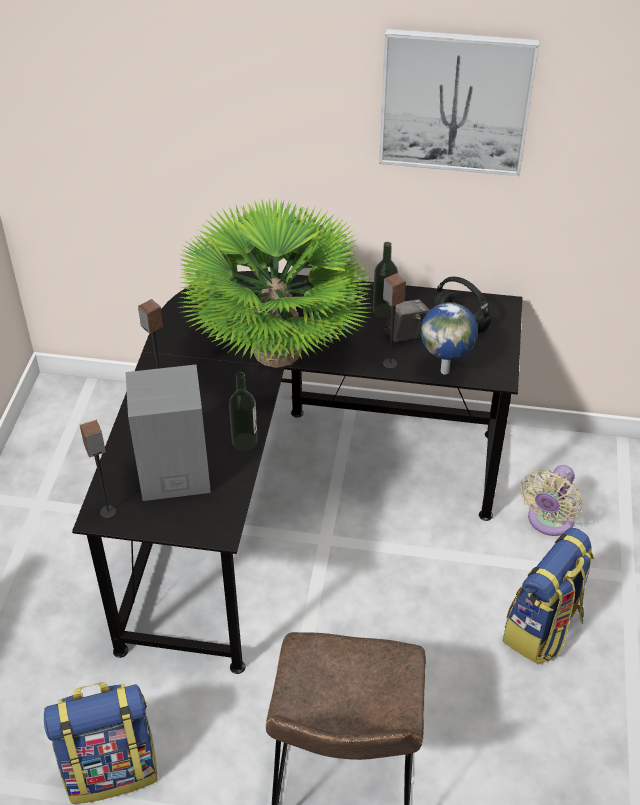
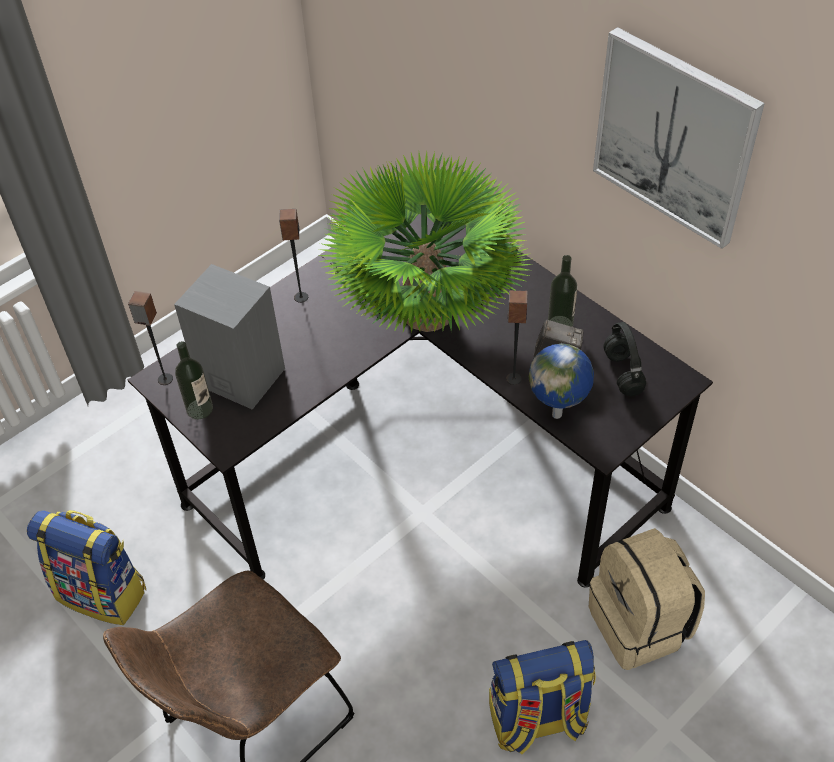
camera: 40 degrees right, 5 degrees up
bottle [229,372,258,451] -> bottle moved to [175,341,213,419]
beige fan [521,465,582,536] -> beige backpack [589,528,705,670]

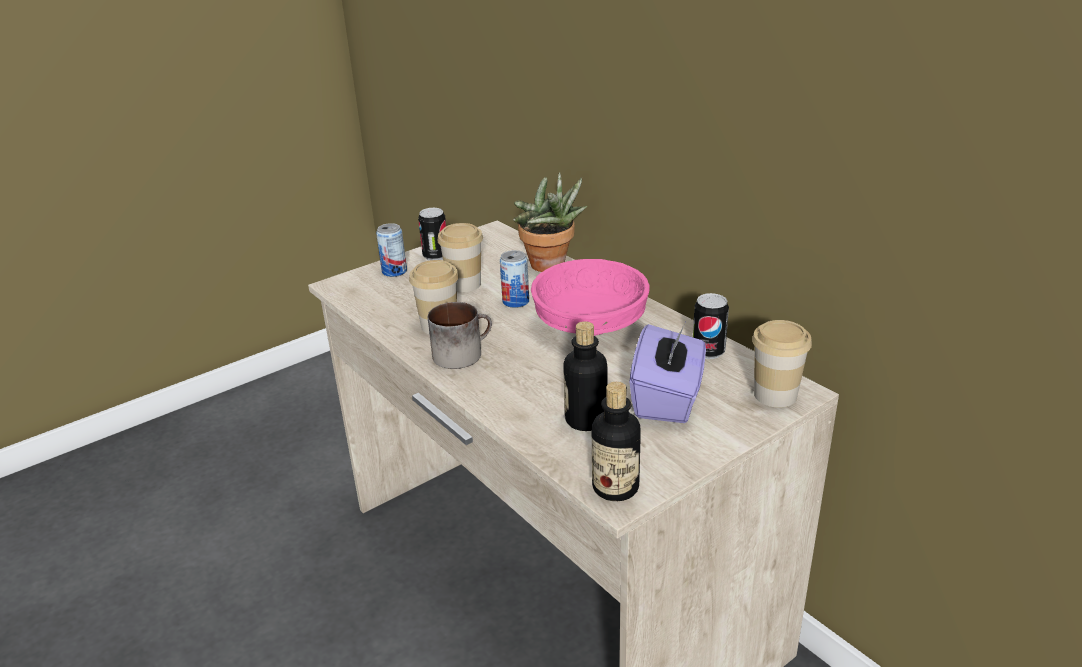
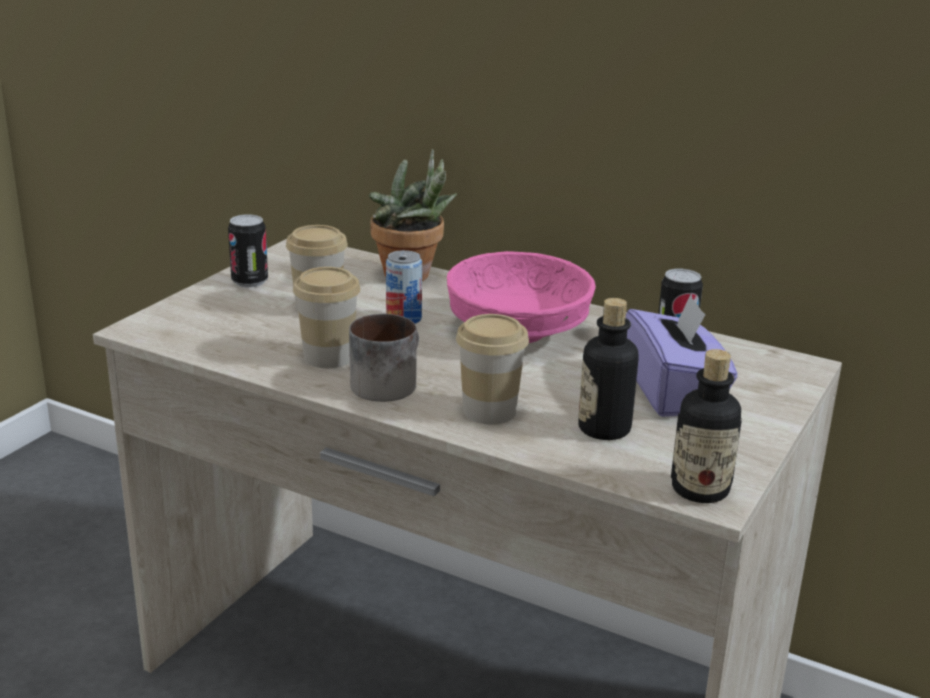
camera: 25 degrees left, 5 degrees down
can [376,223,407,277] -> none
cup [752,320,812,408] -> cup moved to [456,314,529,425]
● ● ● ● ● ● ●
▶ [Task objective]:
With the images omitted, output all entries exactly as given.

▶ [Task solution]:
camera: 40 degrees right, 5 degrees up
bottle [229,372,258,451] -> bottle moved to [175,341,213,419]
beige fan [521,465,582,536] -> beige backpack [589,528,705,670]

camera: 25 degrees left, 5 degrees down
can [376,223,407,277] -> none
cup [752,320,812,408] -> cup moved to [456,314,529,425]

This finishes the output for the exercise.